■ Work required
Below are several records. Retype exactly those lines running from the one with "Figure 3. The" through the one with "Case Study P", end lines included, and no others.

■ Supplied records
_ _ _ _ _ _ _
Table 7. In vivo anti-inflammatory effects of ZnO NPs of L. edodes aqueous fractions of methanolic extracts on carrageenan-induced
_ _ _ _ _ _ _
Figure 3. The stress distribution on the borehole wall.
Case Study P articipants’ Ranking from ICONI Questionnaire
_ _ _ _ _ _ _
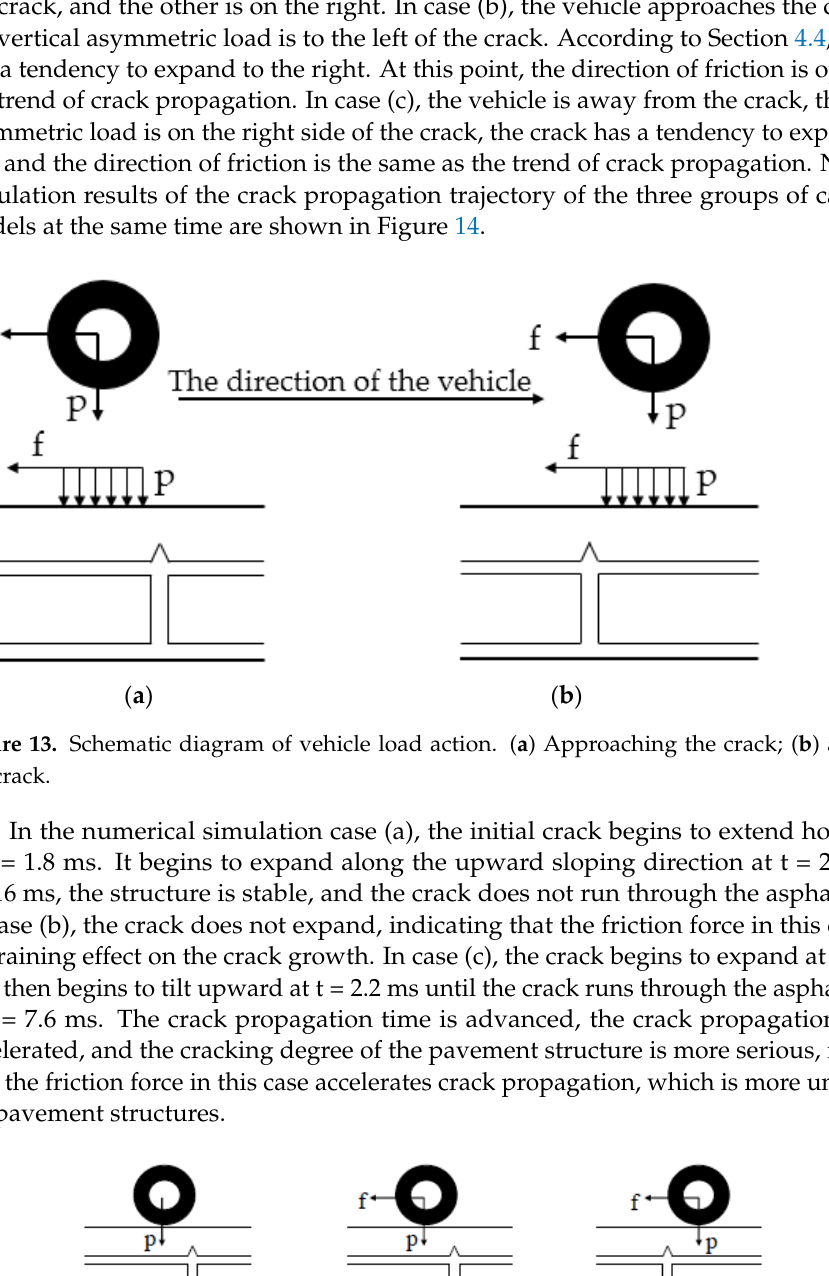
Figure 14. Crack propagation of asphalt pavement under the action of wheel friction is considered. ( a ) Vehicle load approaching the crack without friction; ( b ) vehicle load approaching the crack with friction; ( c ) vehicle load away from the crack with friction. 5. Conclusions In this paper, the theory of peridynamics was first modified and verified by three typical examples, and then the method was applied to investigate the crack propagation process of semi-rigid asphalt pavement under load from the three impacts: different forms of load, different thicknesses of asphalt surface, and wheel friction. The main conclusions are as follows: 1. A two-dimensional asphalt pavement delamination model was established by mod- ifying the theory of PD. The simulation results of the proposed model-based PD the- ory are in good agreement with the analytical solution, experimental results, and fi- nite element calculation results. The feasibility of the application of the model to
_ _ _ _ _ _ _
■ Your response
Figure 3. The stress distribution on the borehole wall.
Case Study P articipants’ Ranking from ICONI Questionnaire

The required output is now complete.